A phylogenetic tree is a scientific diagram representing the evolutionary history and relationships among a group of organisms. These diagrams are structured like family trees, illustrating how different species or groups, known as taxa, have descended from common ancestors. The branching patterns provide a map of divergence, showing which groups are more closely related to one another.
Identifying the Core Components
Every phylogenetic tree is built from a few simple, recognizable elements that form a language for evolutionary relationships. The most recognizable parts are the tips or leaves, which are the endpoints of the branches and represent the groups of organisms being studied, such as existing species or extinct groups. These tips are connected by branches or lines, which signify the evolutionary lineages leading to the taxa.
The points where branches diverge are called nodes or branch points, and each node represents the inferred most recent common ancestor shared by the lineages stemming from that point. A node represents a speciation event where one ancestral lineage split into two or more descendant lineages. In rooted trees, a single point called the root serves as the ultimate common ancestor for all organisms displayed in the entire diagram.
Interpreting Evolutionary Relationships
The relatedness of any two groups on a phylogenetic tree is determined by tracing back from the tips to find their most recent common ancestor (MRCA). Groups that share an MRCA closer to the tips are considered more closely related than those whose MRCA is found deeper, closer to the root. The branching order, or topology, is the only factor that defines these relationships, not the physical closeness of the tips.
A clade, also known as a monophyletic group, is a fundamental unit of interpretation that includes a common ancestor and all of its descendants. You can identify a clade by selecting any node and mentally drawing a circle around that ancestor and every branch that stems from it.
The two lineages that diverge directly from a single common node are termed sister taxa or sister groups. Sister taxa are each other’s closest relatives on the tree because they share a unique common ancestor not shared by any other group. For example, if taxa A and B split from a node, and that node later splits from a branch leading to C, then A and B are sisters and are more closely related to each other than either is to C.
The physical arrangement of the branches can be misleading because the tree can be rotated around any node without altering the evolutionary information it conveys. This means that the order of the species listed at the tips can be flipped without changing the underlying relationships. The rule of rotation emphasizes that only the branching pattern matters for determining relatedness.
Understanding Branch Length and Tree Types
Phylogenetic trees are classified into different types based on whether the length of the branches carries meaning. A cladogram is a type of tree where the branch lengths are arbitrary and do not convey information about time or the amount of evolutionary change. In a cladogram, the focus is solely on the order of branching, which represents the sequence of evolutionary divergence.
In contrast, a phylogram is a scaled tree where the branch lengths are meaningful and proportional to some measure of evolutionary distance. This distance typically represents the amount of genetic change, such as the number of DNA mutations, that has occurred along that lineage. A longer branch in a phylogram therefore indicates a greater amount of change since the last common ancestor.
A specialized type of phylogram is a chronogram, where the branch lengths have been scaled specifically to represent geological time. In a chronogram, all of the modern-day tips typically align at the same vertical or horizontal point, representing the present day. These scaled trees often include a scale bar, which allows a reader to measure the actual time represented by a given branch length.
Avoiding Common Reading Errors
A frequent misinterpretation is the linear progression fallacy, which incorrectly views evolution as a ladder-like process where some organisms are “more evolved” than others. All modern species represented at the tips have evolved for the exact same amount of time since their shared common ancestor. Therefore, a species at the far right of a tree is not inherently “higher” or more advanced than a species at the far left.

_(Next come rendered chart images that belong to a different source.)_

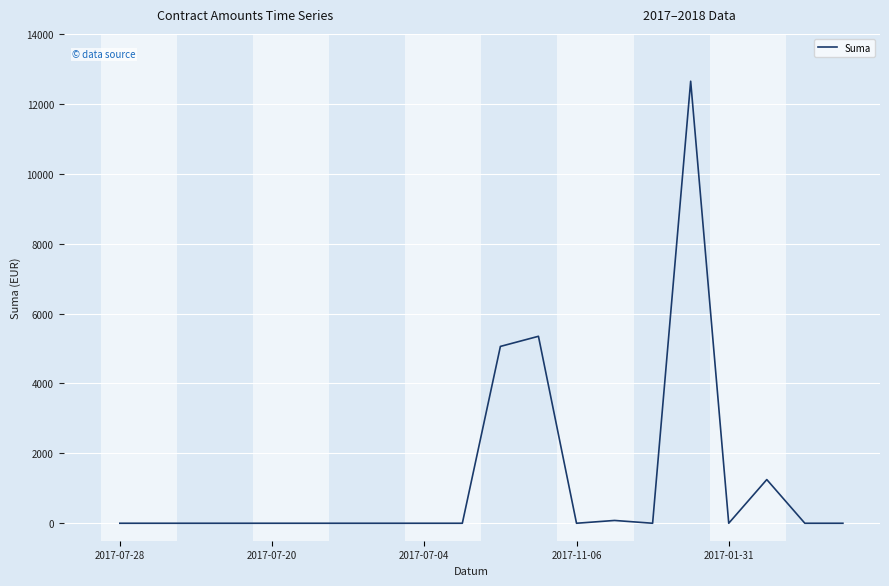

How many series are shown in this chart?

1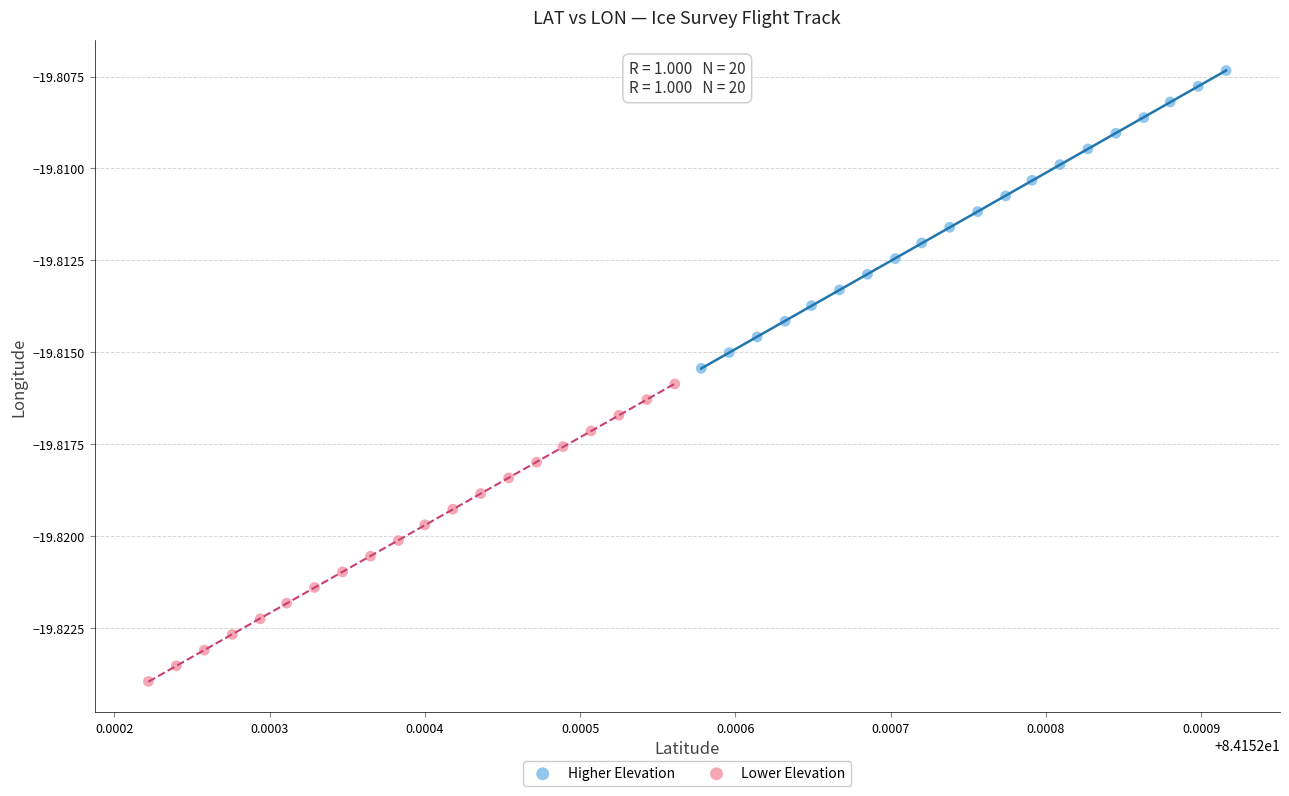

Which series reaches the maximum Y coordinate?

Higher Elevation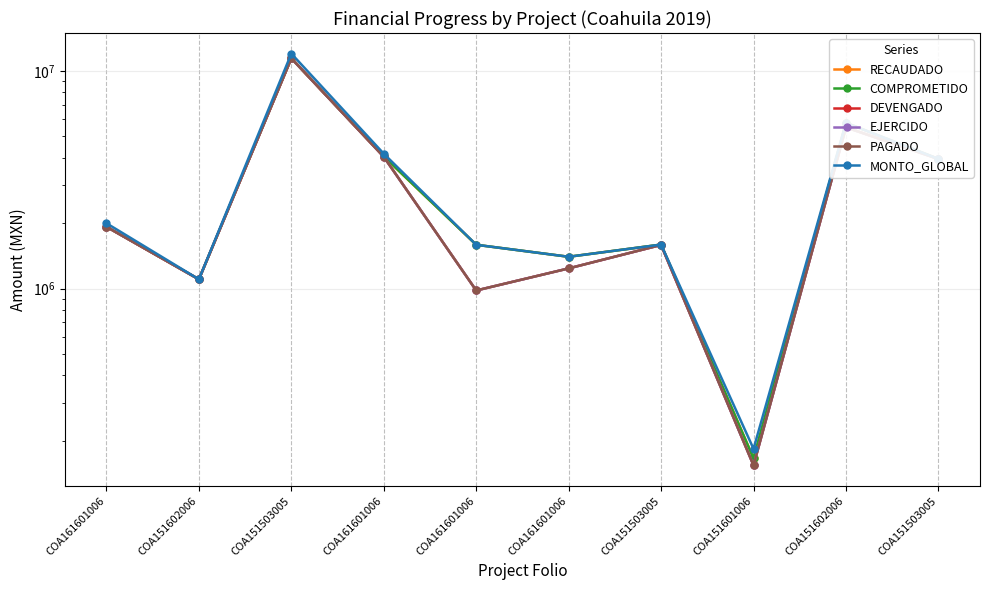

The COMPROMETIDO series shows 1590000.0 at COA161601006. True or false?

True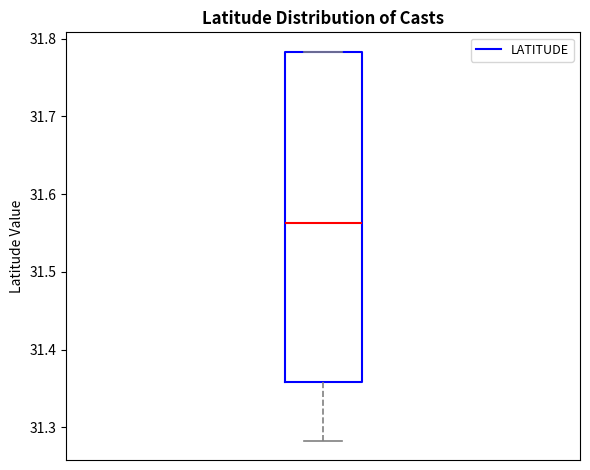

Transcribe this box plot: give where the median line is, the range the box spans, and where the two whiskers end, as read against the y-axis. The values are not printed on the chart, so give them approximately, as read against the axis.

median 31.56, box 31.36 to 31.78, whiskers 31.28 to 31.78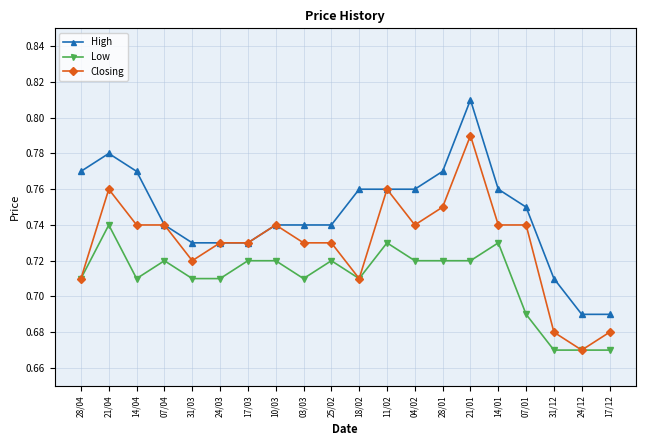

At which category does Closing reach its first local peak?

21/04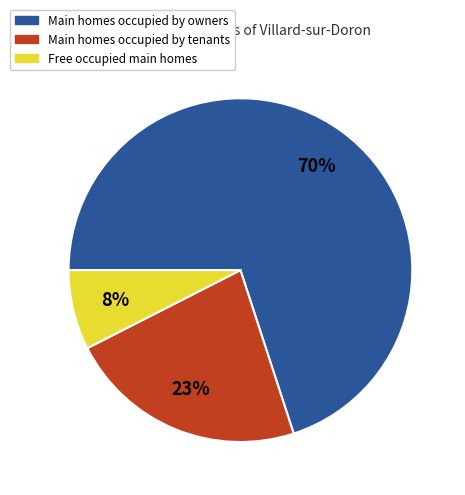

To the nearest percent, what is the average slice percentage?

33%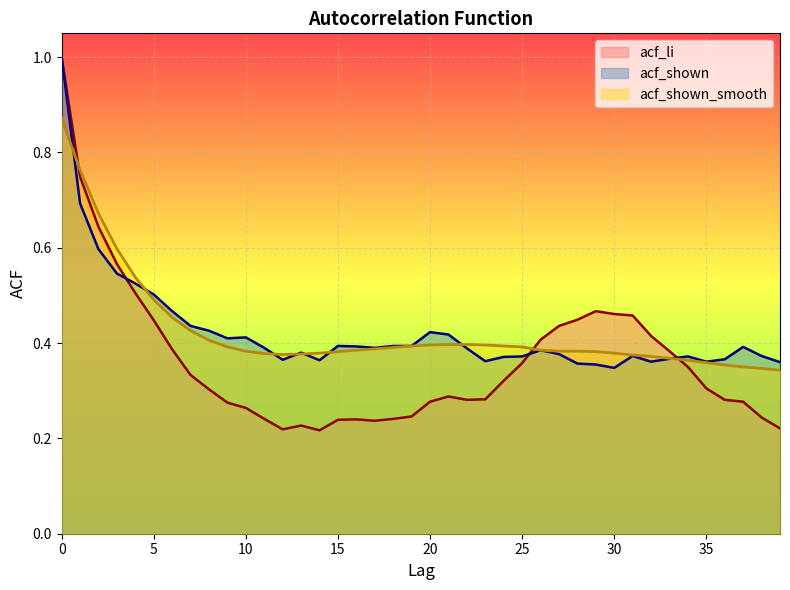

At which category does acf_shown reach its first local valley?

9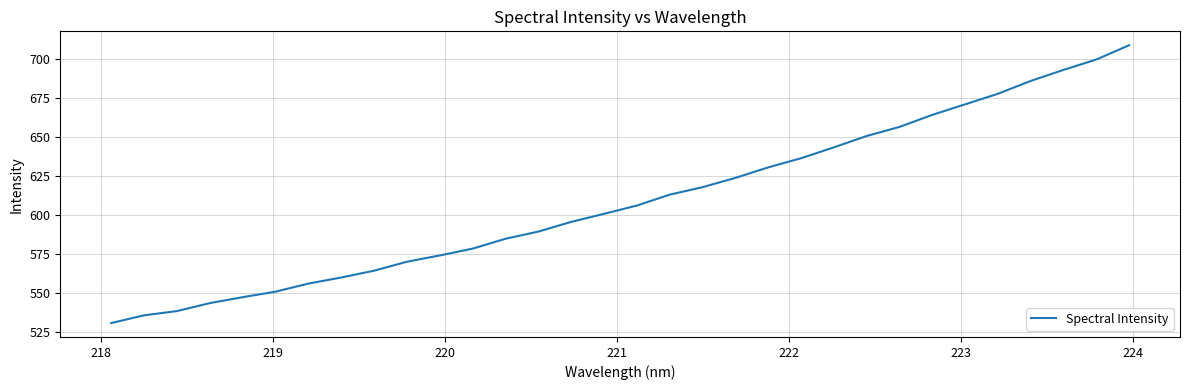

How many values are below 605?

16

Another common error is reading across the tips, where a reader mistakenly assumes that groups positioned next to each other are the most closely related. As demonstrated by the rule of rotation, proximity at the tips is arbitrary; the only way to determine relatedness is by examining the shared nodes. Taxa that appear adjacent may actually be distantly related if their shared common ancestor is deep within the tree.
Readers also sometimes incorrectly assume that a modern species at a tip is descended from another modern species on the tree. The tips represent contemporary or extinct species, while the nodes represent hypothetical common ancestors. Modern species are not ancestors of one another; rather, they share a common ancestor that existed at a divergence point in the past.